Today, St. Valentine’s Day, we celebrate the Maryknoll Sisters Canonical Foundation Centennial!
Good news travels fast. This particular piece of good news began with a phone call received at Maryknoll by Sister Mary Francis Davis on February 12, 1920 from Monsignor Dunne, Chancellor of the Diocese of New York. His glad tidings were for Father James A. Walsh, Co-Founder of the Catholic Foreign Mission Society of America and champion of the Teresians efforts to be recognized by Rome as an official congregation of women religious. Archbishop Hayes of New York received a letter from the Sacred Congregation of Religious in Rome on February 12 granting him permission to establish the Teresians as a diocesan religious institute. On February 14 he exercised this authority by writing the letter that established the Foreign Mission Sisters of St. Dominic. It had taken eight years and three petitions to Rome, but the Teresians’ hopes were finally realized.
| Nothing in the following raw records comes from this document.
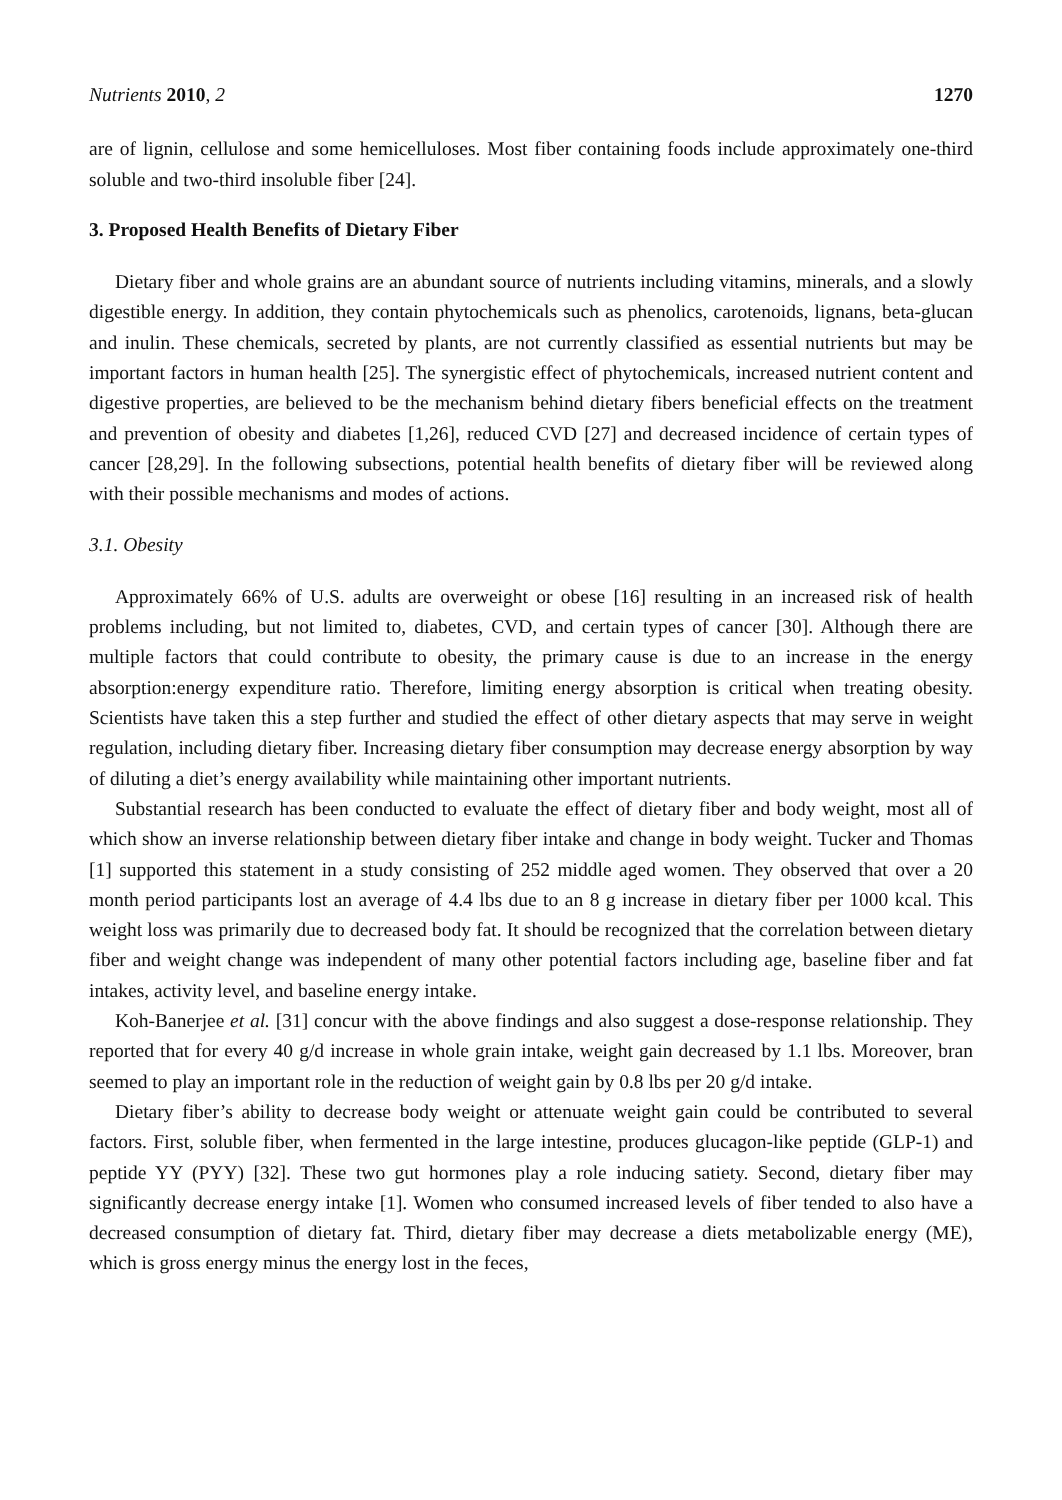Nutrients 2010, 2 1270
are of lignin, cellulose and some hemicelluloses. Most fiber containing foods include approximately one-third soluble and two-third insoluble fiber [24].
3. Proposed Health Benefits of Dietary Fiber
Dietary fiber and whole grains are an abundant source of nutrients including vitamins, minerals, and a slowly digestible energy. In addition, they contain phytochemicals such as phenolics, carotenoids, lignans, beta-glucan and inulin. These chemicals, secreted by plants, are not currently classified as essential nutrients but may be important factors in human health [25]. The synergistic effect of phytochemicals, increased nutrient content and digestive properties, are believed to be the mechanism behind dietary fibers beneficial effects on the treatment and prevention of obesity and diabetes [1,26], reduced CVD [27] and decreased incidence of certain types of cancer [28,29]. In the following subsections, potential health benefits of dietary fiber will be reviewed along with their possible mechanisms and modes of actions.
3.1. Obesity
Approximately 66% of U.S. adults are overweight or obese [16] resulting in an increased risk of health problems including, but not limited to, diabetes, CVD, and certain types of cancer [30]. Although there are multiple factors that could contribute to obesity, the primary cause is due to an increase in the energy absorption:energy expenditure ratio. Therefore, limiting energy absorption is critical when treating obesity. Scientists have taken this a step further and studied the effect of other dietary aspects that may serve in weight regulation, including dietary fiber. Increasing dietary fiber consumption may decrease energy absorption by way of diluting a diet’s energy availability while maintaining other important nutrients.
Substantial research has been conducted to evaluate the effect of dietary fiber and body weight, most all of which show an inverse relationship between dietary fiber intake and change in body weight. Tucker and Thomas [1] supported this statement in a study consisting of 252 middle aged women. They observed that over a 20 month period participants lost an average of 4.4 lbs due to an 8 g increase in dietary fiber per 1000 kcal. This weight loss was primarily due to decreased body fat. It should be recognized that the correlation between dietary fiber and weight change was independent of many other potential factors including age, baseline fiber and fat intakes, activity level, and baseline energy intake.
Koh-Banerjee et al. [31] concur with the above findings and also suggest a dose-response relationship. They reported that for every 40 g/d increase in whole grain intake, weight gain decreased by 1.1 lbs. Moreover, bran seemed to play an important role in the reduction of weight gain by 0.8 lbs per 20 g/d intake.
Dietary fiber’s ability to decrease body weight or attenuate weight gain could be contributed to several factors. First, soluble fiber, when fermented in the large intestine, produces glucagon-like peptide (GLP-1) and peptide YY (PYY) [32]. These two gut hormones play a role inducing satiety. Second, dietary fiber may significantly decrease energy intake [1]. Women who consumed increased levels of fiber tended to also have a decreased consumption of dietary fat. Third, dietary fiber may decrease a diets metabolizable energy (ME), which is gross energy minus the energy lost in the feces,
Monsignor Dunne directed Sister Mary Francis to tell Father Walsh first, but her excitement was too much to contain. “How could I go rushing over to the Seminary without saying a word to anyone? So I told Sister Fidelia and then Mary Teresa, and then we did get word to the Seminary. We got everyone together here and told them. They put me on top of the table and had me announce the whole thing.” Sister Mary Francis even danced on that table top. “I was carried away. Isn’t it wonderful!”
There was one Teresian missing from the announcement celebration, though. The Maryknoll Sisters Foundress Mother Mary Joseph Rogers was away at Trinity College in Washington D.C. giving a mission talk when the news arrived at Maryknoll. She returned home on February 14 to an elated group of women who could hardly wait to recount what happened. Sister Mary Francis had the privilege of doing so.
Three days later, on February 17, Monsignor Dunne arrived at Maryknoll with the precious document in hand. He handed it to Father Walsh who in turn passed it to Mother Mary Joseph. The women of the Foreign Sisters of St. Dominic, known as the Maryknoll Sisters, traded their uniforms for grey habits, scapulars, white veils and silver medals of the Blessed Virgin Mary.
Each subsequent year on Foundation Day, Mother Mary Joseph offered a reflection to all Maryknoll Sisters on the Congregation’s foundation, identity and work. As I read through some of these reflections, a portion of her 1940 talk stood out. In it she shared that the rejection of their second petition in 1918 was due in part to the opinion of the head of the Sacred Congregation of Religious’ feelings about the suitability of American women for mission: “American girls had not the courage or the strength, that they were too soft and accustomed to luxury, to endure the hardships of mission life, and that any such endeavor as we had in mind was doomed to failure because we were Americans.” Mother Mary Joseph would not let this claim go unchallenged.
Seven years after the Maryknoll Sisters Canonical Foundation, Mother Mary Joseph refuted this assertion in the November 23, 1927 edition of Our Sunday Visitor. She wrote “American Womanhood’s Contribution to the Missions” for the first Mission Sunday held in October 1927. In it she described not only the work of the Maryknoll Sisters but also a number of other American Catholic women religious congregations as evidence of the positive impact women religious were having on the world in the areas of education, health care and economic development especially for under-served women and children. “It is good to realize that in this year of our Lord, 1927, on Mission Sunday, American Catholics can look with justifiable pride upon their own daughters who have already gone…into the mission field and who claim a special share of the prayerful affection and material aid of those in the homeland.”
A century later the Maryknoll Sisters are still “giving witness to God’s love and devoting our lives in service overseas to help those in need.”
Congratulations to all Maryknoll Sisters on your Canonical Foundation Centennial!